INCREASED communication is key to overcoming career setbacks brought on by COVID-19.
A global survey has found almost three-quarters of young professionals fear that not being able to physically network with colleagues during the pandemic will negatively affect their long-term career goals.
The survey conducted by CEMS, the Global Alliance in Management Education, also reveals graduates believe a lack of face-to-face training opportunities and tighter training budgets will significantly impact their career progression.
Robert Half director Nicole Gorton says young workers are still able to reach their full potential, provided they possess strong communication skills.
“Networking and relationship development will become a greater challenge (when working remotely), particularly for new hires or entry-level employees, as even something as simple as conversational skills and social introductions must be managed virtually,’’ she says.
“With reduced in-person interactions, strong communication skills and the confidence to make introductions, voice ideas and ask questions remotely will definitely be a distinguishing trait of effective remote employees.
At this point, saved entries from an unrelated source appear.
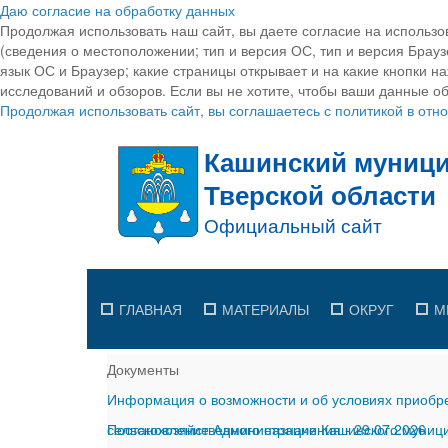
Даю согласие на обработку данных
Продолжая использовать наш сайт, вы даете согласие на использо
(сведения о местоположении; тип и версия ОС, тип и версия Браузе
язык ОС и Браузер; какие страницы открывает и на какие кнопки н
исследований и обзоров. Если вы не хотите, чтобы ваши данные об
Продолжая использовать сайт, вы соглашаетесь с политикой в от
ГЛАВНАЯ
МАТЕРИАЛЫ
ОКРУГ
М
Документы
Информация о возможности и об условиях приобре
сельскохозяйственного назначения
Постановление Администрации Кашинского муницип
-
29.07.2026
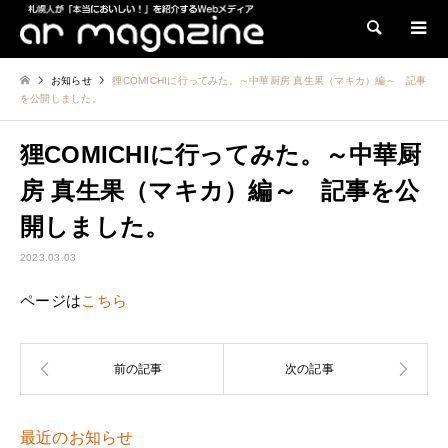
検索
お知らせ
狸COMICHIに行ってみた。～中華厨房 真生果（マキカ）編～ 記事
を公開しました。
狸COMICHIに行ってみた。～中華厨
房 真生果（マキカ）編～ 記事を公
開しました。
2023.03.03
ページは
こちら
最近のお知らせ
“As a rule of thumb, when working remotely, leaders and employees alike should be communicating two to three times more to compensate for the distance.’’
Gorton says new employees may not be aware of upcoming projects or career opportunities so having a mentor from within the business can help to “guide (their) progress and put them forward for relevant opportunities for upskilling and assistance’’.
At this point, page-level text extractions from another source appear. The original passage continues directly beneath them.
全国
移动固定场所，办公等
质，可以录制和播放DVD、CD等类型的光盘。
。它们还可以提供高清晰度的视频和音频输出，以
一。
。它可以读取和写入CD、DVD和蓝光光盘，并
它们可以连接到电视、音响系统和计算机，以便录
The CEMS survey involved recent postgraduates, mostly in their early to mid-twenties – and many of whom have been identified as future business leaders and entrepreneurs – from more than 40 countries.
Professor Greg Whitwell, CEMS Global Alliance chairman and University of Sydney Business School dean, says despite the concerns, COVID-19 has demonstrated how technology can contribute to new ways of collaboration and teamwork.
“Despite the challenges of the pandemic, we’ve proved that it is possible to create significant learning opportunities via online platforms, which give graduates a willingness and an ability to shift mindsets, think critically and creatively and embrace greater risk and flexibility,’’ he says.
“In a post-Covid world, graduates who can engage employees and stakeholders around experimentation, and who can continuously learn and adapt, will be in high demand.’’
Emily Bobis, 25, completed a Diploma of Languages last year, after earlier undertaking a Master of Commerce degree, and says she had be innovative and work harder on her communication skills to succeed with her studies.
“With a language degree, it’s really tricky to do online – usually I would practise trying to talk in Chinese over lunch or getting a coffee (between lectures with classmates) but, when we had the lockdown, we couldn’t do that,’’ she says.
“We stayed in touch digitally as much as we could but it was difficult.
“When you’re online, you can only see people’s faces so we had less visual clues to pick up on and had to focus on exactly what was being said.’’
Bobis last year also took part in her university’s start-up accelerator program and says that, without face-to-face mentoring, it was important to ensure online meetings had clear agendas and outcomes to stay on track and minimise “digital fatigue’’.